### Exercise objective
Find every line in the entries that holds the string "test" and report it.

### Records for this task
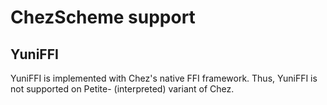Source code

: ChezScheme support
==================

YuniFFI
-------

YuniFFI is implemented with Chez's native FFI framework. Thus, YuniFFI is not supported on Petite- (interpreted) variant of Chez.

...

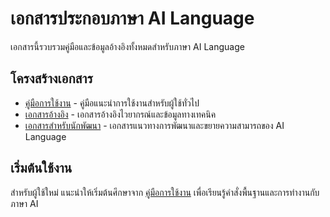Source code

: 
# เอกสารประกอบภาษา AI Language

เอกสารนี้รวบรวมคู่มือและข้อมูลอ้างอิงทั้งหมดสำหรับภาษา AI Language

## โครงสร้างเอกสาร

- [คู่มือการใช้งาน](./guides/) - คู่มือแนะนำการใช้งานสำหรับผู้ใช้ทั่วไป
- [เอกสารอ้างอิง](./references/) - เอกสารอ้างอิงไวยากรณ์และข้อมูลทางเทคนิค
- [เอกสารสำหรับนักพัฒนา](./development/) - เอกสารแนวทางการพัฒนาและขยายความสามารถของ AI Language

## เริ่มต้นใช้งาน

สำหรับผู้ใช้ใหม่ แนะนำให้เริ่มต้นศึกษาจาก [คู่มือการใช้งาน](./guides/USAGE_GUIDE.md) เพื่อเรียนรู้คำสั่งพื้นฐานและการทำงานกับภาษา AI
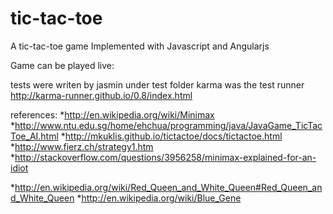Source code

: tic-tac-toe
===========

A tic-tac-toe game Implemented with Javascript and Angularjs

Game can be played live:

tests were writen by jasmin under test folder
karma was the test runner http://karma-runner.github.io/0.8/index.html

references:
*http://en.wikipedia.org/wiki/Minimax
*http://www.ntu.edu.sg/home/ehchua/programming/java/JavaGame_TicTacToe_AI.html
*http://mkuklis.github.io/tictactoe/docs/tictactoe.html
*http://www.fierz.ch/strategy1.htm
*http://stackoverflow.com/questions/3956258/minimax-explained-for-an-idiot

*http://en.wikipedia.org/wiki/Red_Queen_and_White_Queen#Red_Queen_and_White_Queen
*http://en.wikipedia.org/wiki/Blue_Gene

### Task output
tests were writen by jasmin under test folder
karma was the test runner http://karma-runner.github.io/0.8/index.html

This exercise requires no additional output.